Direct proof that closed 1-form on $\mathbb{R}^2$ is exact Let $\omega = a_1\cdot dx_1 + a_2 \cdot dx_2 \in \Omega^1 \mathbb{R}^2$. Show that if $d\omega = 0$, then $$f(x) = f(x_1,x_2) := x_1 \cdot \int_0^1 a_1(tx)dt + x_2 \cdot \int_0^1 a_2(tx)dt$$ $x \in \mathbb{R}^2$ defines a function $f \in \Omega^0 \mathbb{R}^2 = C^{\infty} (\mathbb{R}^2,\mathbb{R})$ with $df = \omega$.
I tried to derive this f, but I have some problems with dealing with the map h.
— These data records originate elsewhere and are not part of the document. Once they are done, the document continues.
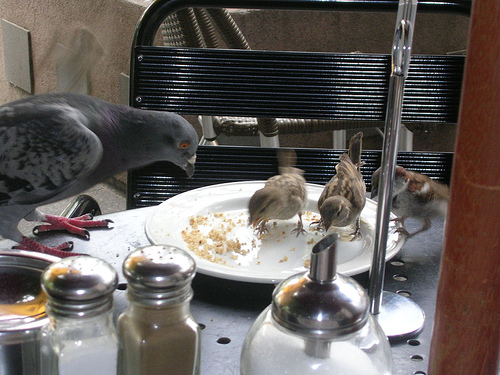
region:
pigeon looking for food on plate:
[0, 80, 201, 268]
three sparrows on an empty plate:
[237, 148, 457, 242]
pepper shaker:
[114, 239, 206, 373]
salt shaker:
[35, 249, 122, 374]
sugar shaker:
[231, 230, 397, 373]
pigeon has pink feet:
[11, 205, 116, 263]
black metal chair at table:
[121, 0, 471, 197]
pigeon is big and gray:
[0, 85, 200, 257]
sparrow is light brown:
[313, 128, 369, 243]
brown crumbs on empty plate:
[177, 200, 317, 275]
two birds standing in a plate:
[245, 150, 372, 239]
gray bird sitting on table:
[2, 78, 206, 250]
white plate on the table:
[142, 178, 395, 280]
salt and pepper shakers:
[49, 240, 196, 371]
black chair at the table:
[130, 5, 472, 198]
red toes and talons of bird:
[25, 213, 110, 263]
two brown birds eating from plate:
[245, 150, 370, 246]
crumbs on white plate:
[180, 198, 330, 271]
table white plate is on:
[4, 173, 454, 374]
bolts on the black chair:
[131, 53, 144, 206]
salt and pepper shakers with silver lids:
[28, 253, 205, 372]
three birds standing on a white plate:
[230, 146, 450, 251]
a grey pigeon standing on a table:
[0, 82, 211, 196]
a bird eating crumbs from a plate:
[196, 162, 311, 275]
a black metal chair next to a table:
[122, 9, 392, 184]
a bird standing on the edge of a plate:
[376, 148, 436, 257]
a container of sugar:
[248, 239, 394, 372]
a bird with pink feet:
[21, 198, 112, 279]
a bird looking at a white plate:
[148, 96, 243, 251]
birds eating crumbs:
[193, 148, 374, 271]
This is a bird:
[368, 154, 463, 260]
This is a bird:
[309, 122, 374, 237]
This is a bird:
[239, 156, 314, 248]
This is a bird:
[0, 82, 214, 264]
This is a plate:
[144, 168, 411, 280]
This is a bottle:
[119, 248, 202, 370]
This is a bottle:
[41, 251, 117, 371]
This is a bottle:
[249, 230, 384, 367]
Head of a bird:
[148, 100, 205, 185]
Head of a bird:
[243, 183, 279, 240]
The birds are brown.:
[239, 164, 467, 235]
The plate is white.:
[168, 169, 383, 281]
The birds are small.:
[233, 170, 458, 244]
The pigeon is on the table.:
[0, 101, 224, 241]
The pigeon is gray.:
[7, 76, 194, 254]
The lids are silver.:
[25, 241, 195, 293]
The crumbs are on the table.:
[175, 195, 253, 285]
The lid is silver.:
[255, 231, 392, 331]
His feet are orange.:
[18, 207, 110, 264]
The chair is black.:
[114, 2, 489, 208]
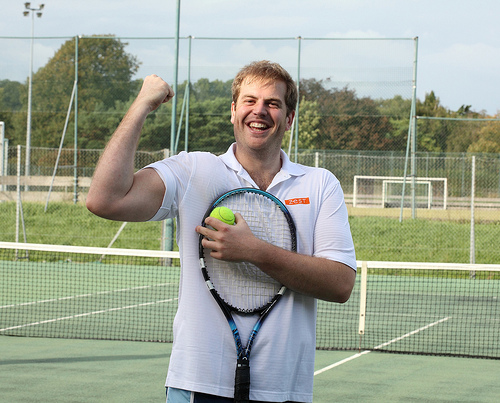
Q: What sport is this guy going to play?
A: Tennis.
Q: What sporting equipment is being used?
A: Racket and ball.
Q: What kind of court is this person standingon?
A: Tennis court.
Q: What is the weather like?
A: Sunny.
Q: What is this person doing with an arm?
A: Showing off a muscle.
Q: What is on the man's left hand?
A: A tennis ball.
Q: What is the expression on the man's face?
A: Smiling.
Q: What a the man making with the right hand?
A: A fist.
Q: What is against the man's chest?
A: A racket.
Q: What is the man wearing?
A: A white polo shirt.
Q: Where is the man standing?
A: Tennis court.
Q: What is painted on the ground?
A: White lines.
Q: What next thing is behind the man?
A: A net.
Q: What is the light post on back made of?
A: Metal.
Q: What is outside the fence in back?
A: Trees.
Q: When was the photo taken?
A: During the daytime.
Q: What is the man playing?
A: Tennis.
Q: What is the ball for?
A: Hitting.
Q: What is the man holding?
A: Racket.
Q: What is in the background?
A: Trees.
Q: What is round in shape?
A: The green ball.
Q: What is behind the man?
A: A net.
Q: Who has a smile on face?
A: The man.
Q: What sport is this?
A: Tennis.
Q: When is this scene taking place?
A: Daytime.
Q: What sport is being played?
A: Tennis.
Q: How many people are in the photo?
A: One.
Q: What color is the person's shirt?
A: White and orange.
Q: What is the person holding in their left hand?
A: Tennis ball.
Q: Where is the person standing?
A: Tennis court.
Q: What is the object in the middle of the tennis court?
A: Net.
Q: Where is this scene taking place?
A: At the tennis courts.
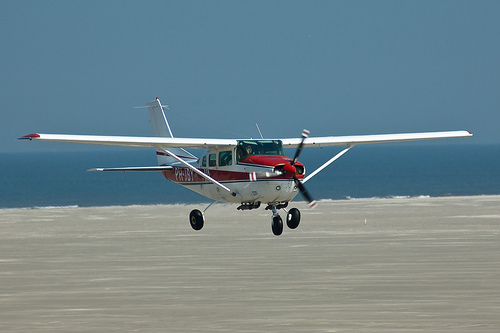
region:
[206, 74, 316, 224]
A red and white plane.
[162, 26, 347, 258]
A red and white plane.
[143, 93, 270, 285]
A red and white plane.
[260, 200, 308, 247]
two black tires of plane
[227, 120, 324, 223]
propeller on a plane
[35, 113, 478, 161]
wide wing of a plane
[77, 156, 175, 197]
side wing of a plane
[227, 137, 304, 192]
pilot in a plane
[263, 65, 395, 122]
patch of blue sky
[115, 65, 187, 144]
white and red tail of plane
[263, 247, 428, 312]
patch of white ice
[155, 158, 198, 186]
white writing on side of plane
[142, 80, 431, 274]
red and white air plane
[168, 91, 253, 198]
A red and white plane.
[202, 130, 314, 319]
A red and white plane.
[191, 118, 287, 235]
A red and white plane.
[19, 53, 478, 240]
red and white airplane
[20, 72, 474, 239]
red and white airplane in flight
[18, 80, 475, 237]
airborne red and white airplane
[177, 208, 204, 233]
black tire of red and white airplane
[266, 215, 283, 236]
black tire of red and white airplane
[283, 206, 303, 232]
black tire of red and white airplane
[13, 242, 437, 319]
gray calm water below airplane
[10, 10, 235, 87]
blue sky without clouds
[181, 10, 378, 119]
blue sky without clouds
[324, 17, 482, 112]
blue sky without clouds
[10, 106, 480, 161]
The wingspan of the plane.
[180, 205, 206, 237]
A tire on the plane.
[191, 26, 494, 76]
The sky is blue.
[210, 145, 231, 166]
A window on the plane.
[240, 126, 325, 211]
A propeller on the plane.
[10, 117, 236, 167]
A wing on the plane.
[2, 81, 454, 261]
The plane has red, white, and black on it.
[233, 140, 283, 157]
The windshield on the plane.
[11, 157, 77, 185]
The ocean in the background.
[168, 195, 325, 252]
The wheels on the plane.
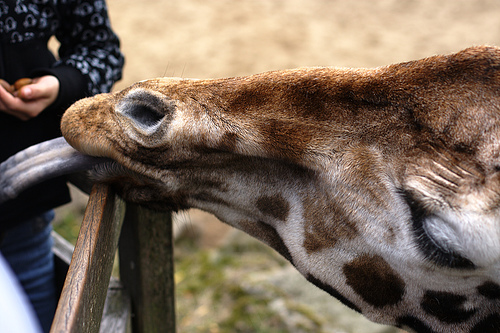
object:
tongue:
[1, 143, 119, 215]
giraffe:
[57, 43, 498, 333]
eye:
[394, 185, 478, 272]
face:
[59, 44, 499, 333]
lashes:
[393, 184, 476, 271]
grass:
[57, 200, 407, 331]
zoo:
[0, 0, 498, 330]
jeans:
[3, 210, 57, 331]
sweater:
[2, 1, 125, 213]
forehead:
[164, 47, 499, 191]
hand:
[0, 75, 59, 122]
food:
[9, 77, 36, 95]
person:
[2, 1, 124, 333]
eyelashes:
[392, 186, 475, 273]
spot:
[298, 174, 364, 254]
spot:
[341, 250, 408, 310]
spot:
[251, 189, 292, 222]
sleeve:
[42, 0, 131, 112]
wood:
[52, 180, 139, 327]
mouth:
[49, 96, 161, 187]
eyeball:
[394, 187, 477, 271]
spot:
[417, 283, 480, 326]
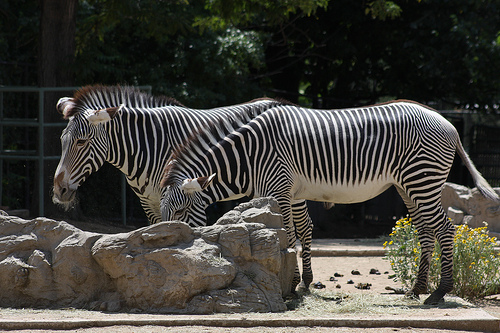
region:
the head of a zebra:
[37, 98, 129, 218]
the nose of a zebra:
[36, 163, 95, 206]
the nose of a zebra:
[46, 168, 84, 217]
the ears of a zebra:
[54, 93, 141, 153]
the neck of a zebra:
[100, 83, 190, 179]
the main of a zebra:
[72, 58, 202, 135]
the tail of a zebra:
[443, 108, 497, 233]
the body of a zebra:
[204, 75, 484, 230]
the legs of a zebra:
[382, 169, 479, 299]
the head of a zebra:
[46, 86, 143, 203]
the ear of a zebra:
[54, 95, 134, 154]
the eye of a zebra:
[57, 109, 122, 163]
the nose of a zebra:
[46, 137, 112, 219]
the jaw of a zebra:
[84, 118, 131, 181]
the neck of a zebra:
[99, 66, 181, 198]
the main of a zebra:
[73, 50, 200, 148]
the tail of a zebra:
[424, 124, 499, 212]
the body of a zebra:
[22, 54, 325, 219]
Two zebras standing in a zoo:
[49, 70, 481, 301]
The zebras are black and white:
[196, 107, 463, 206]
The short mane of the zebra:
[68, 82, 188, 117]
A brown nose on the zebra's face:
[48, 180, 78, 204]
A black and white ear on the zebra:
[178, 168, 223, 202]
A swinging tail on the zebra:
[452, 135, 497, 203]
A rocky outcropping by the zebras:
[2, 204, 309, 319]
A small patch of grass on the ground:
[298, 290, 386, 325]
We defined the derivative of f like this:
For a chart (U,h,V) around p with coordinates $(x_1,..,x_n)$ in V we get: $$df(p) = \sum_{i=1}^n \frac{\partial (f\circ h^{-1})}{\partial x_i} (h(p)) \cdot dx_i(p)$$
I did this so far:
Using this definition we get for our f:
$$df(x) = \frac{(f\circ h^{-1})}{\partial x_1} (h(x)) \cdot dx_1(p) + \frac{(f\circ h^{-1})}{\partial x_2} (h(x)) \cdot dx_2(x)$$
Using the chain rule we get
$$= (\frac{\partial f}{\partial x_1}\circ h^{-1}) (h(x)) \cdot \frac{\partial h^{-1}}{\partial x_1}(h(x)) \cdot dx_1(x) + (\frac{\partial f}{\partial x_2}\circ h^{-1}) (h(x)) \cdot \frac{\partial h^{-1}}{\partial x_2}(h(x)) \cdot dx_2(x)$$
$$= (\frac{\partial f}{\partial x_1} (x)) \cdot \frac{\partial h^{-1}}{\partial x_1}(h(x)) \cdot dx_1(x) + (\frac{\partial f}{\partial x_2}(x) \cdot \frac{\partial h^{-1}}{\partial x_2}(h(x)) \cdot dx_2(x)$$
$$= ((\int_0^1 a_1(tx)dt) \cdot \frac{\partial h^{-1}}{\partial x_1}(h(x)) \cdot dx_1(x) + ((\int_0^1 a_2(tx)d) \cdot \frac{\partial h^{-1}}{\partial x_2}(h(x)) \cdot dx_2(x)$$
but I am a bit lost at this point, since I would have to use the indefinite integral of the $a_i$ and I don't see how I could end up with $\omega$ in the end. Also, I am confused by the $\frac{\partial h^{-1}}{\partial x_i}(h(x))$. How could I do anything with them? It is just some map I don't know anything particular about.
 A: You are complicating the issue by considering an arbitrary chart $h$. You are in $\mathbb{R}^2$, you don't need to choose a chart. (Or rather, you simply use the identity if you'd like to face it that way. Furthermore, the data is already being given in terms of the identity chart.)
You can do the computation as follows.
\begin{align*}
df&=dx_1(\int_0^1a_1(tx)dt)+x_1((\int_0^1\partial_1a_1(tx)tdt)dx_1+(\int_0^1\partial_2a_1(tx)tdt)dx_2) \\
&+dx_2(\int_0^1a_2(tx)dt)+x_2((\int_0^1\partial_1a_2(tx)tdt)dx_1+(\int_0^1\partial_2a_2(tx)tdt)dx_2) \\
&=\left(\int_0^1a_1(tx)dt+\int_0^1\partial_1a_1(tx)tx_1dt+\int_0^1\partial_1a_2(tx)tx_2dt\right)dx_1 \\
&+\left(\int_0^1a_2(tx)dt+\int_0^1\partial_2 a_1(tx)tx_1dt+\int_0^1\partial_2a_2(tx)tx_2dt\right)dx_2 \\
&=\left(\int_0^1a_1(tx)dt+\int_0^1t\partial_1a_1(tx)x_1dt+\int_0^1t\partial_2a_1(tx)x_2dt\right)dx_1 \\
&+\left(\int_0^1a_2(tx)dt+\int_0^1t\partial_1 a_2(tx)x_1dt+\int_0^1t\partial_2a_2(tx)x_2dt\right)dx_2 \\
&=\left(\int_0^1(t \cdot a_1(tx))'dt\right)dx_1 +\left(\int_0^1(t \cdot a_2(tx))'dt\right)dx_2 \\
&=a_1(x)dx_1+a_2(x)dx_2.
\end{align*}
The fact that $d\omega=0$ is used when we use that $\partial_2a_1=\partial_1a_2$.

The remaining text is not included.